Rule 30(b)(6) of the Federal Rules of Civil Procedure, which concerns the use of a deposition notice or subpoena directed to an organization, was amended in December 2020 to require that parties meet-and-confer prior to taking such depositions or, when relevant, that the party serving the subpoena and the subpoenaed third-party do so.1 Specifically, the amendment incorporates the following into the Rule: “Before or promptly after the notice or subpoena is served, the serving party and the organization must confer in good faith about the matters for examination.”2 The amended rule also requires a subpoena to advise a nonparty organization of its “duty to confer with the serving party and to designate each person who will testify.”3
According to the Advisory Committee Notes for the 2020 Amendment, the Rule was “amended to respond to problems that have emerged in some cases[,]” particularly, “overlong or ambiguously worded lists of matters for examination and inadequately prepared witnesses.”4 Thus, a stated goal for the amended Rule is to promote “[c]andid exchanges about the purposes of the deposition and the organization’s information structure.”5 The Committee noted that the meet and confer “may clarify and focus the matters for examination,” and in turn “enable the organization to designate and to prepare an appropriate witness or witnesses[.]”5 The Committee further suggested that discussing “process” issues—such as the timing and location of the deposition, number of witnesses, matters on which each witness will testify, and ancillary matters—could make the depositions more “productive.”7
The amended Rule states that the parties must confer either “before or promptly after” service of the deposition notice or subpoena.8 The Committee noted that having a meet and confer before service “may be more productive,” and suggested that this could be accomplished “if the serving party provides a draft of the proposed list of matters for examination, which may then be refined as the parties confer.”9 The Committee further suggested that “the process for conferring may be iterative.”10 The amended Rule also requires the parties to confer in good faith.
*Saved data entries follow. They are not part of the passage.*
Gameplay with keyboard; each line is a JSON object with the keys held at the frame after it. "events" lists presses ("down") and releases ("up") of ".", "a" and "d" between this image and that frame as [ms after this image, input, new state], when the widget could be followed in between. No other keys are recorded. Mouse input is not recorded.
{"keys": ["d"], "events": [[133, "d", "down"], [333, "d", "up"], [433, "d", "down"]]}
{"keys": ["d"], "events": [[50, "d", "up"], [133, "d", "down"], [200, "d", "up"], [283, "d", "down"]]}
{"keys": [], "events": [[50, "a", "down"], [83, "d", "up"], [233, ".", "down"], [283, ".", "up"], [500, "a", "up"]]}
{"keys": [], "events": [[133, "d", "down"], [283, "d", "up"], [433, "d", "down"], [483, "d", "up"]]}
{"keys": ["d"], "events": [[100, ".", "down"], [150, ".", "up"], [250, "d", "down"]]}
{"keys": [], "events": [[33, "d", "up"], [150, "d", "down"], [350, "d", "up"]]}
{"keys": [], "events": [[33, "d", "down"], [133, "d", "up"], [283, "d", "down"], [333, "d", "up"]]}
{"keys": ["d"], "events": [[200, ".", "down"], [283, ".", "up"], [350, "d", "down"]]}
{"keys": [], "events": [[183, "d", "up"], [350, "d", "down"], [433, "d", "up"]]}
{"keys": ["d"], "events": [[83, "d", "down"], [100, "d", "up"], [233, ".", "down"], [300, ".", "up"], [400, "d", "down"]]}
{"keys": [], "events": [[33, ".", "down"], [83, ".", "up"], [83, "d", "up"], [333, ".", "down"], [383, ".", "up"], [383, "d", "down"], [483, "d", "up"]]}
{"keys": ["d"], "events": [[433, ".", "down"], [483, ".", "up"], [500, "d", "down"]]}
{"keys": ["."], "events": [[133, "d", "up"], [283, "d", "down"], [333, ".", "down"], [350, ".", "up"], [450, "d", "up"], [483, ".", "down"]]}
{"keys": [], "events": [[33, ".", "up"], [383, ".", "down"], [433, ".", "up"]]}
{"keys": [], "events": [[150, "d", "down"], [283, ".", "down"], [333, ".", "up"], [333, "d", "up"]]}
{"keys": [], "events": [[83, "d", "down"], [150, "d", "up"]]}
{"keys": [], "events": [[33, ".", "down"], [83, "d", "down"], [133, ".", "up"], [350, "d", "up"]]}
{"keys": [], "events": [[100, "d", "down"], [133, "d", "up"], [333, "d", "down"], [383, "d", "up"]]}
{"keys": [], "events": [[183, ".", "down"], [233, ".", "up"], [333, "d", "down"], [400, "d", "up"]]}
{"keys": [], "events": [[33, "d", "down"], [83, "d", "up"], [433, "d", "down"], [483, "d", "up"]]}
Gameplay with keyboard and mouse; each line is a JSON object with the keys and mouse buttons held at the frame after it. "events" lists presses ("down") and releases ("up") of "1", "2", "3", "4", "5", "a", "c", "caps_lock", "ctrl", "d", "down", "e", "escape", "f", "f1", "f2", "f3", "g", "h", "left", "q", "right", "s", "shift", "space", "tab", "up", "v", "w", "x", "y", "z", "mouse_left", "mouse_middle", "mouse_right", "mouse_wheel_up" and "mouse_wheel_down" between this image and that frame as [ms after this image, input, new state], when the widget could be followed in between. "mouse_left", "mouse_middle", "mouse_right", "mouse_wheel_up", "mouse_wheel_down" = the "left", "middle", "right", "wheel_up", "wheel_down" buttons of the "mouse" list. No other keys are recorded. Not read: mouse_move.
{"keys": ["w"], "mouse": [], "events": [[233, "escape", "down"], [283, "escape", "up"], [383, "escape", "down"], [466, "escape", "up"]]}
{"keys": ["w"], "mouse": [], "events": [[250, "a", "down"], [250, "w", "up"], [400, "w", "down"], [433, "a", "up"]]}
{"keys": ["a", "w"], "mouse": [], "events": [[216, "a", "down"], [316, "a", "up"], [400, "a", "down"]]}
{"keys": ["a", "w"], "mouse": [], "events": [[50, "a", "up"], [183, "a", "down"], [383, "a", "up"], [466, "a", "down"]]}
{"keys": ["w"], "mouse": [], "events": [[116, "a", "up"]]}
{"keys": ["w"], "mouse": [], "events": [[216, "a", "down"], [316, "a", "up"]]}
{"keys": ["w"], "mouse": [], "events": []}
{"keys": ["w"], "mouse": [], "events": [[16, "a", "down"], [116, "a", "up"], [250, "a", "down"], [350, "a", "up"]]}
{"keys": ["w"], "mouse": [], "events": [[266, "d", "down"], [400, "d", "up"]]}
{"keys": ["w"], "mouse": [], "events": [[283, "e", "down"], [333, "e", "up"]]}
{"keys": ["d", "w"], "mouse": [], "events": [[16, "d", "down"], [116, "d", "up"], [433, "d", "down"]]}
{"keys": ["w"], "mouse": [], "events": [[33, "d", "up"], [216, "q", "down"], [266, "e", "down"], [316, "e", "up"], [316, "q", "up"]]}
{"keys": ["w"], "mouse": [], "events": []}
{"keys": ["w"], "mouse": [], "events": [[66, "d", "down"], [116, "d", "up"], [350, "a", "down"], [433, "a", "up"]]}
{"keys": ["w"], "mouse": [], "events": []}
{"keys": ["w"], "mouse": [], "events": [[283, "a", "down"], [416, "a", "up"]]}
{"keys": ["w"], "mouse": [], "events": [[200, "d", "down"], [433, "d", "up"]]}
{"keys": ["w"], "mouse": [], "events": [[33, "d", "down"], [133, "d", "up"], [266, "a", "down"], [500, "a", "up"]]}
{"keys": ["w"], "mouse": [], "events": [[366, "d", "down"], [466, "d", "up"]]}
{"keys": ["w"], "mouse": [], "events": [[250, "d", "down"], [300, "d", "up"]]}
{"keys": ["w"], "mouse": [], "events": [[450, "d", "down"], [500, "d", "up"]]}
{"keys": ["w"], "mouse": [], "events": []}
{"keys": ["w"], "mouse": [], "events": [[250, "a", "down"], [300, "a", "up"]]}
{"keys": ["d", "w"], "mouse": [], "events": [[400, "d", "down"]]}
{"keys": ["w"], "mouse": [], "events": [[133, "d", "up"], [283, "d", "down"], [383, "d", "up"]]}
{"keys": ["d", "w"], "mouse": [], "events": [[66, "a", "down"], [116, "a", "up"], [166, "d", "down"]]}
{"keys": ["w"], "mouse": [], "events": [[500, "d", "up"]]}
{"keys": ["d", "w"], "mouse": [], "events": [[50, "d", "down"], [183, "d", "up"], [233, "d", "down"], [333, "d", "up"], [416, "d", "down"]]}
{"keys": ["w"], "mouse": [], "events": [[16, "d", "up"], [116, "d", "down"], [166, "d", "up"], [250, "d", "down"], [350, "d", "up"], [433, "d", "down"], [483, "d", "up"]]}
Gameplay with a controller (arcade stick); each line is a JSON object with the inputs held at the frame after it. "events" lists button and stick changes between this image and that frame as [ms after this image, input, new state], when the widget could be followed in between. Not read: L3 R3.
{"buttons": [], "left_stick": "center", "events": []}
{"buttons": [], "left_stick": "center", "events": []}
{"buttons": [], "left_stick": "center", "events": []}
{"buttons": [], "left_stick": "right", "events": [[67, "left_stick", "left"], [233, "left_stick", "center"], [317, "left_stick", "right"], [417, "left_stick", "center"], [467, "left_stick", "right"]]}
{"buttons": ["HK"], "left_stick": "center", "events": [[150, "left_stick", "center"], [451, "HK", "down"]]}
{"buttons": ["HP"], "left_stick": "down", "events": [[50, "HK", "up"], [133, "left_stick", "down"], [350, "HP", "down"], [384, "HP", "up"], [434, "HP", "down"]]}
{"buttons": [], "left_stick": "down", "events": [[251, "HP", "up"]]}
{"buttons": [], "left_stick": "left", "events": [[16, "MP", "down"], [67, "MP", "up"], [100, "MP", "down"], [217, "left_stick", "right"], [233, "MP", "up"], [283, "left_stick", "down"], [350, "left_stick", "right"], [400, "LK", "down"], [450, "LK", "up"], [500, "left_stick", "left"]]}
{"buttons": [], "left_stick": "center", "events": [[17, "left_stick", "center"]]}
The Committee noted, however, that this “does not require the parties to reach agreement[,]” and “[i]n some circumstances, it may be desirable to seek guidance from the court.”11
In cases that anticipate Rule 30(b)(6) depositions early on, the Committee suggested that the parties discuss these topics in the Rule 26(f) conference and, in appropriate cases, “include reference to Rule 30(b)(6) depositions into the discovery plan.”12 The Committee clarified that the meet-and-confer requirement regarding matters for examination does not apply to a Rule 31 deposition because such a deposition relies on “written questions rather than a description with particularity about matters for examination.”13
In sum, practitioners need to be aware that the amendment to Rule 30(b)(6) added meet-and-confer requirements “before or promptly after” service of a Rule 30(b)(6) deposition notice or a deposition subpoena on a third-party organization. While some parties may have used such practices in the past, the new requirements are likely to change how many litigants approach and prepare for Rule 30(b)(6) depositions of organizations.